Al hacerlo, Jacinto ya no era un viejo distinguido ni una joven india amenazada, sino otra persona. Y así, a golpe de aspavientos, sobresaltos y alharacas pasó a través de incontables vidas, a saber: un seductor comerciante de telas de Bérgamo que dejaba un amor en cada aeropuerto que visitaba, un bebé indígena que acompañaba a su madre mientras pedía limosna a los pies de un puente peatonal en el distrito de Tlatelolco, un camionero de Timisoara tirado en mitad de una carretera helada de Ucrania, una madre treintañera desgañitándose por el dolor de las contracciones en un paritorio de Florianópolis, o un campesino tratando en vano de hacer crecer maíz en su trozo yermo del norte de Malawi.
Siempre había un susto, un temor, un dolor, un momento crítico, que le hacía revolverse y agitarse en mitad de una erupción adrenalínica hasta saltar una y otra vez de vida en vida, en un sinfín de reencarnaciones sin necesidad de morir.

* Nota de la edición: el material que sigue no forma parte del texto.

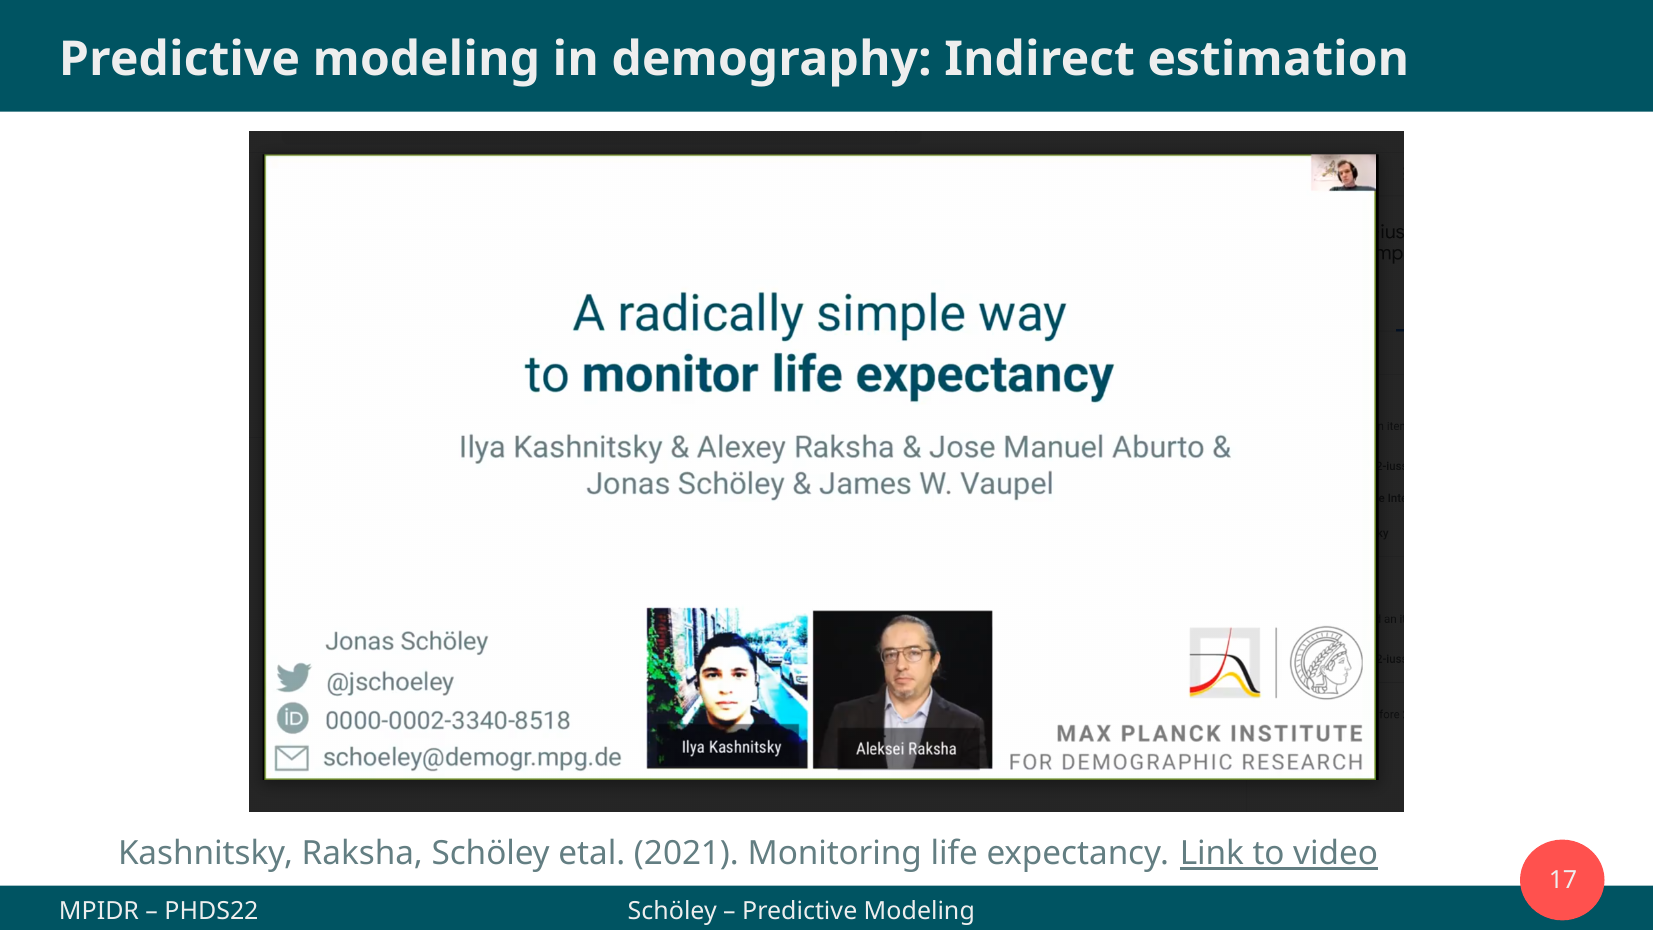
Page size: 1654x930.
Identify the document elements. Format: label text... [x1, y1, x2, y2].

title Predictive modeling in demography: Indirect estimation [58, 0, 1594, 117]
text_box Kashnitsky, Raksha, Schöley etal. (2021). Monitoring life expectancy. Link to video [103, 821, 1616, 914]
picture [249, 131, 1404, 812]
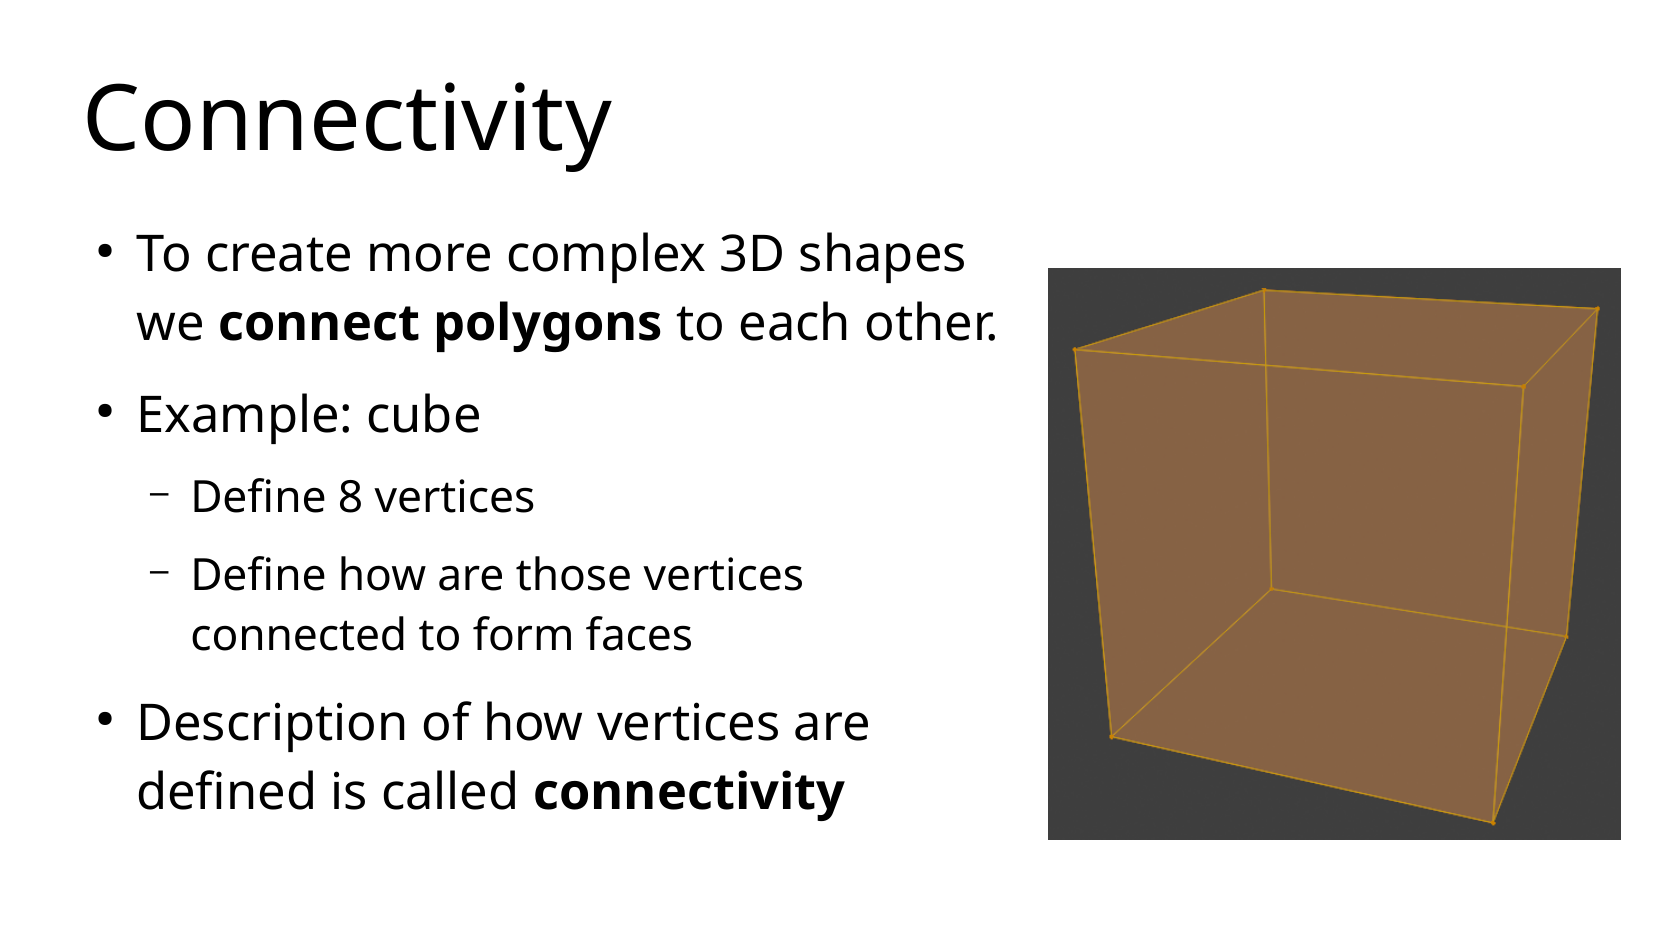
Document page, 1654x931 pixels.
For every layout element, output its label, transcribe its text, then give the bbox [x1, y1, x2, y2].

list To create more complex 3D shapes we connect polygons to each other. Example: cube Define 8 vertices Define how are those vertices connected to form faces Description of how vertices are defined is called connectivity [82, 217, 1021, 856]
title Connectivity [82, 12, 1571, 218]
picture [1048, 268, 1621, 841]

Y entonces Jacinto anheló regresar a su día de la marmota, y abandonar de una vez su día de la gacela, su día del suricata, su día del perro callejero. Y ese pensamiento desesperado le hizo hacer un último aspaviento que le hizo regresar al lecho conyugal, al lado de una parienta que, tras una sonora ventosidad, espetó: “Joder, Jacinto, ¡¡deja de moverte de una puñetera vez!!”.
A lo que este respondió con una amplia y sosegada sonrisa, estiró de la manta hasta el cuello, y durmió, cinco minutos más, hasta las 07:24 AM.